Neither did I, if I had to. But I didn’t say that.

It was dusk by the time I started walking home. I hadn’t brought my car along. The streets shimmered in the fading light, puddles catching scraps of sky. I was halfway to my building when I saw him.

Leaning against a black sedan, hands in his coat pockets, like he had all the time in the world. Alexander Cole.

I stopped, every nerve on edge.

“You follow all journalists?” I asked.

“I was in the neighbourhood,” he said, straight-faced.

“Uh-huh. And the car? Just happens to be parked outside my block?”

He almost smiled. Almost. “You’re persistent, Miss Green. I respect that. But persistence, in my world, gets people hurt.”

I crossed my arms. “And in my world, that’s called a threat.”

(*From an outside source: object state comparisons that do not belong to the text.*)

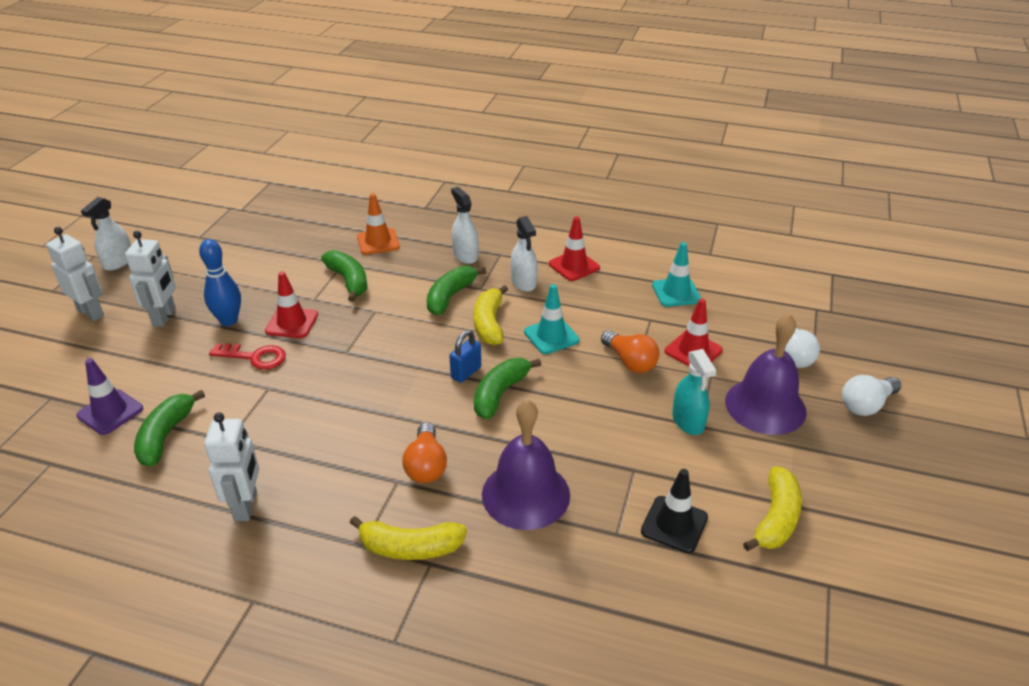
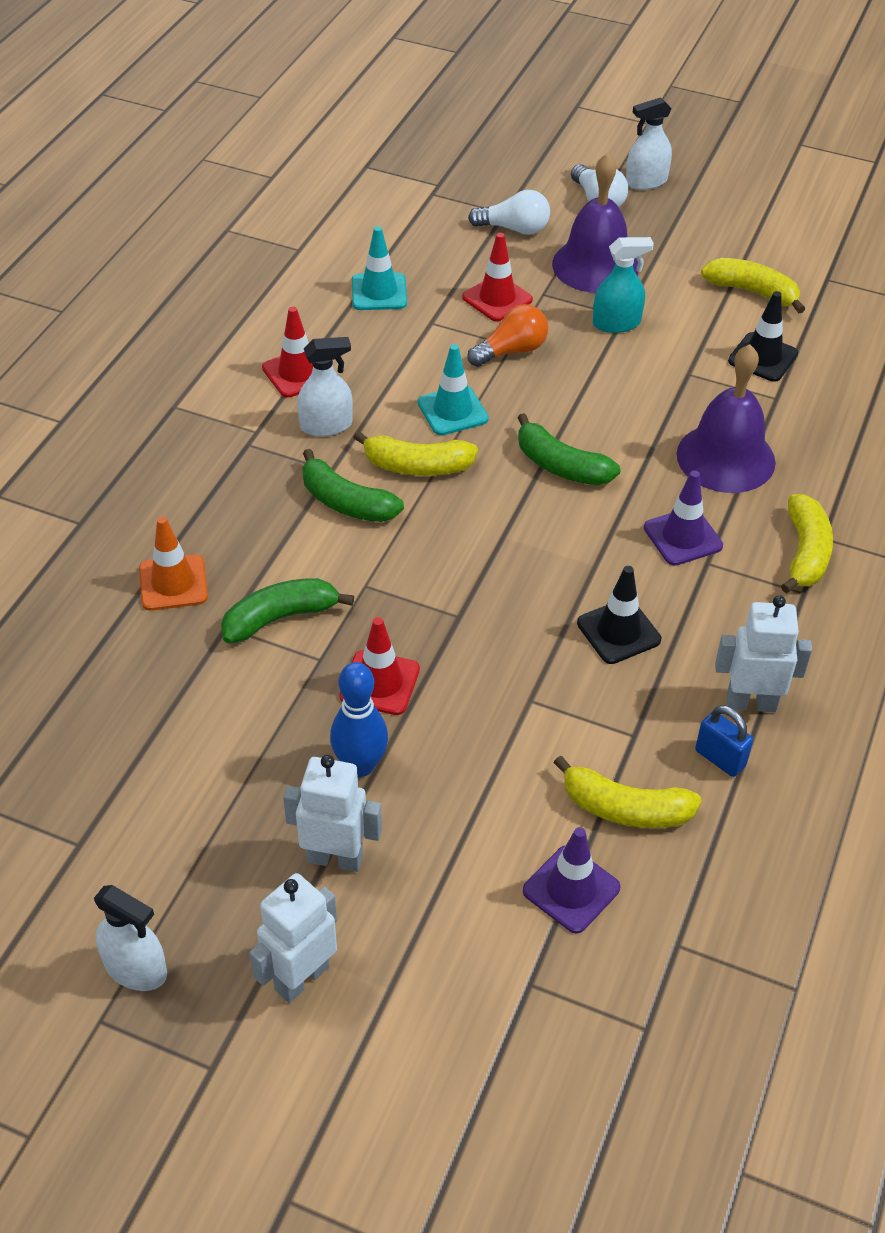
camera: 85 degrees left, 10 degrees up
green banana [134,390,205,466] -> yellow banana [554,756,702,828]
red key [209,343,286,370] -> none
orange light bulb [402,423,447,483] -> purple traffic cone [644,470,723,566]
blue padlock [449,330,481,383] -> blue padlock moved to [695,705,753,777]
white spray bottle [451,187,479,264] -> white spray bottle moved to [626,97,672,190]
none -> black traffic cone [577,566,661,664]

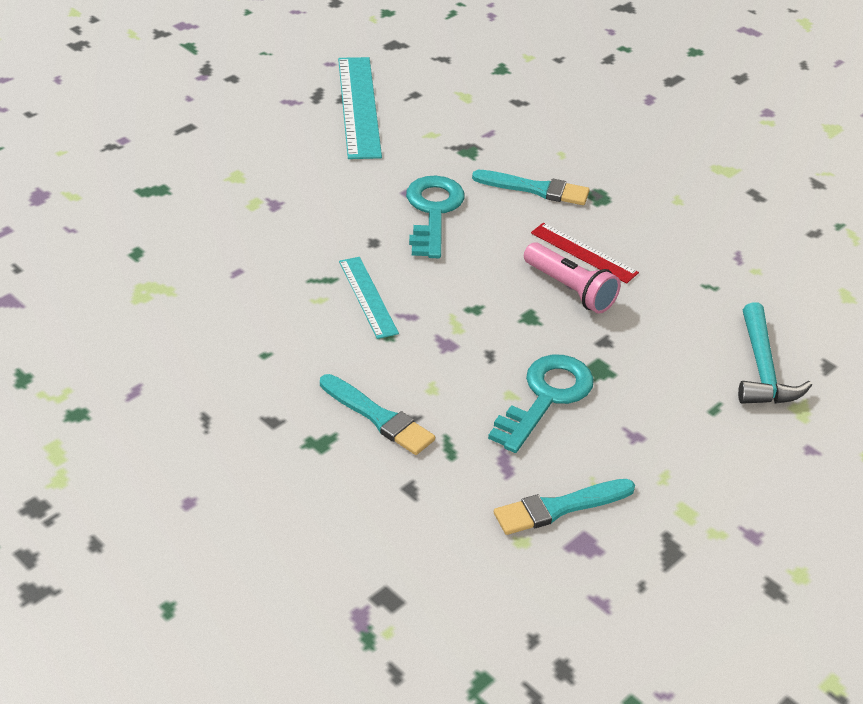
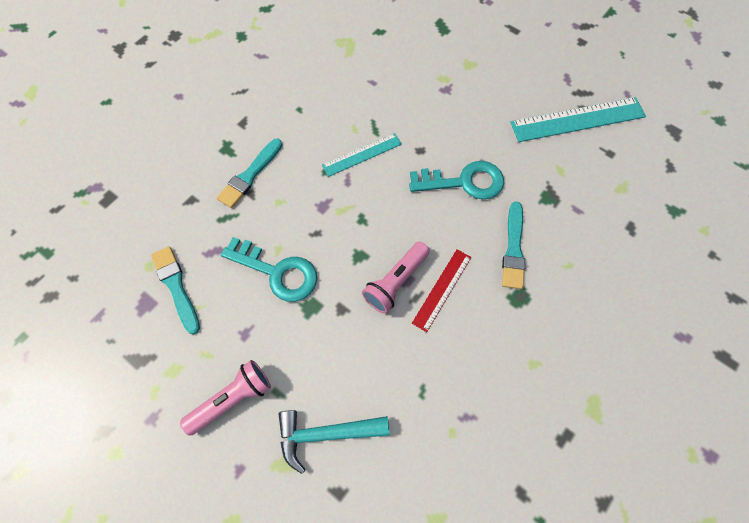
camera: 85 degrees right, 25 degrees up
none -> pink flashlight [180,360,271,436]

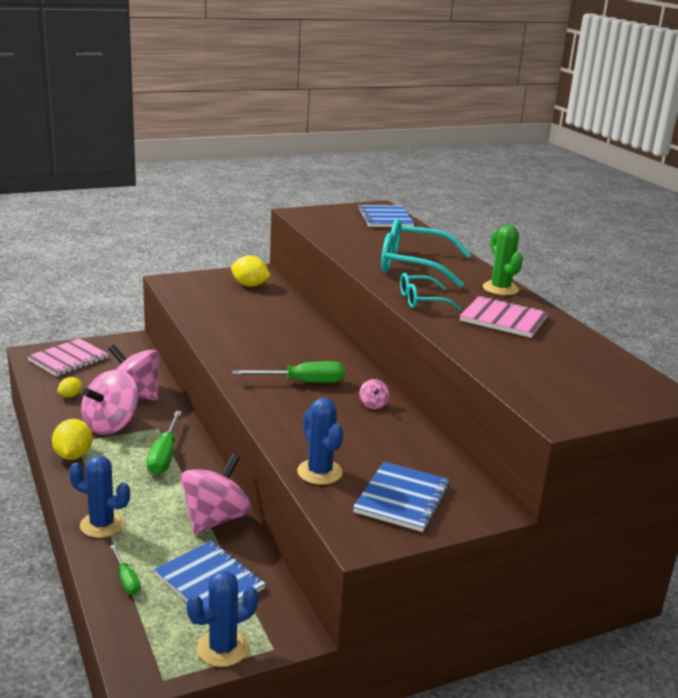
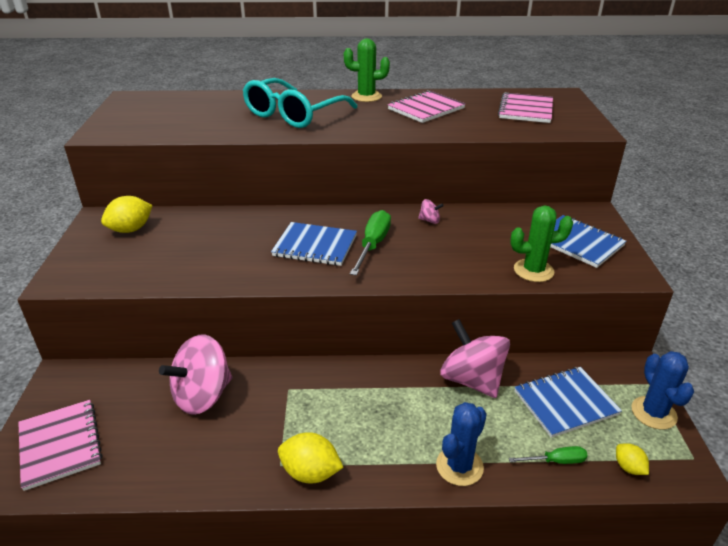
camera: 65 degrees left, 10 degrees up
yellow lemon [57,377,82,397] -> yellow lemon moved to [616,443,649,475]
pink spinning top [81,370,139,435] -> none
green screwdriver [146,411,182,475] -> none
blue cactus [297,398,343,485] -> green cactus [510,206,573,282]
blue notebook [357,205,415,227] -> blue notebook moved to [271,222,357,266]
turquoise glasses [400,273,462,310] -> none
none -> pink notebook [498,92,553,123]

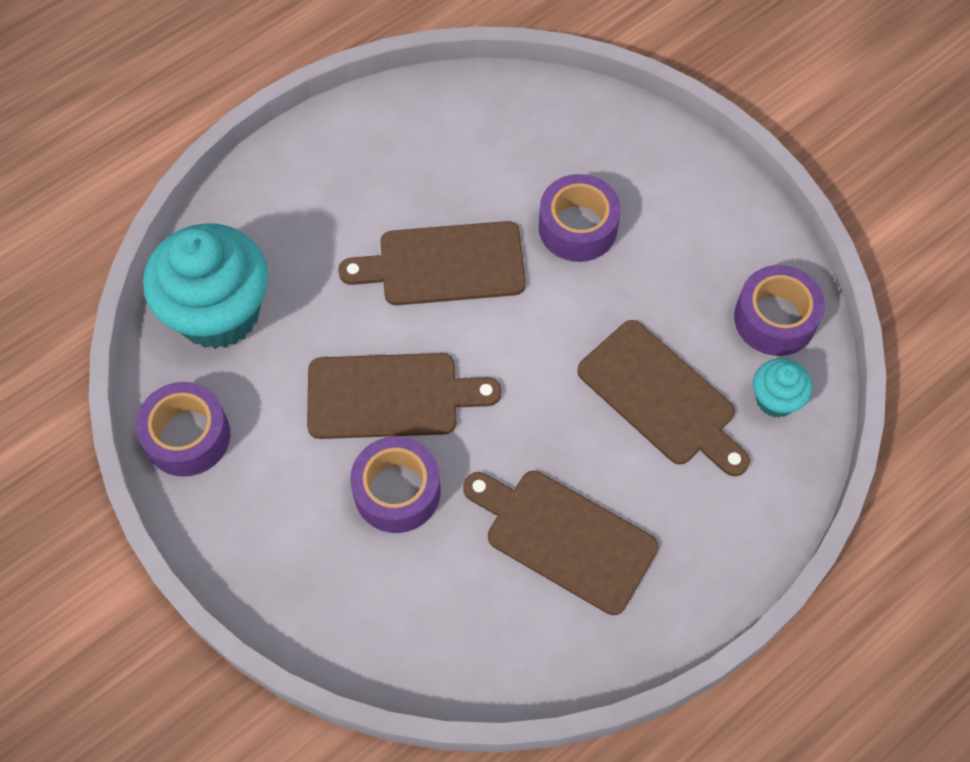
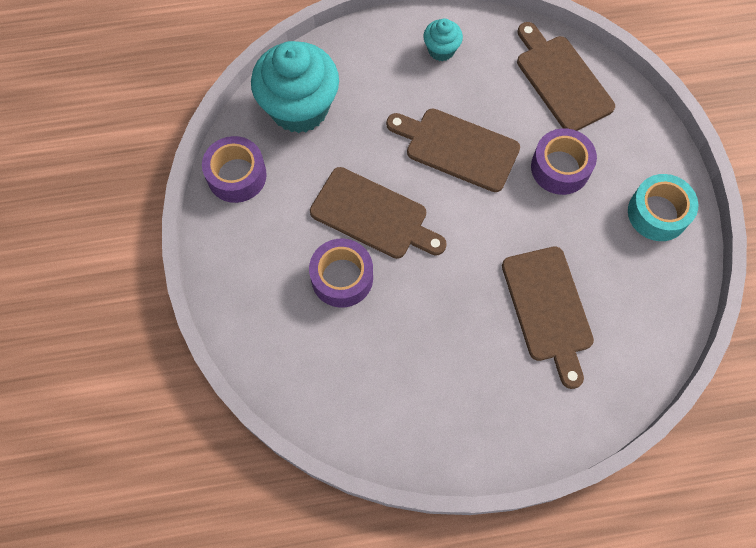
camera: 30 degrees right, 5 degrees up
brown cutting board [463,471,659,615] -> brown cutting board moved to [517,22,615,131]
purple tape [734,265,825,356] -> none
turquoise cupcake [753,358,812,418] -> turquoise cupcake moved to [424,19,463,61]
none -> turquoise tape [628,174,698,241]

He stepped closer, not enough to touch, but close enough for the air to change. “It’s a warning,” he said. “You’re good at finding things. I’m asking you not to find this.”

The way he said this made it feel like more than the case. Like he was talking about himself.

I searched his face for something like guilt, fear, even just the tell-tale flicker of a lie. But all I saw was control. Not coldness exactly, but something deliberate, as if he’d built walls around whatever was underneath.

“I can’t promise that,” I said.

His gaze lingered, then dropped briefly to my mouth before he stepped back. “Then you should start being careful.”

He got into the car and pulled away, leaving me in the wash of red taillights and the sudden certainty that whatever game we’d started, I was already playing it.

That night, I laid out every piece of evidence I had on the floor. There were reports, photos, scribbled notes. The picture was still incomplete, but the edges were forming.

And in the centre of it all was Alexander Cole.

Not just as a suspect. Not just as a lead.

As something I couldn’t stop circling, even when every instinct told me to run.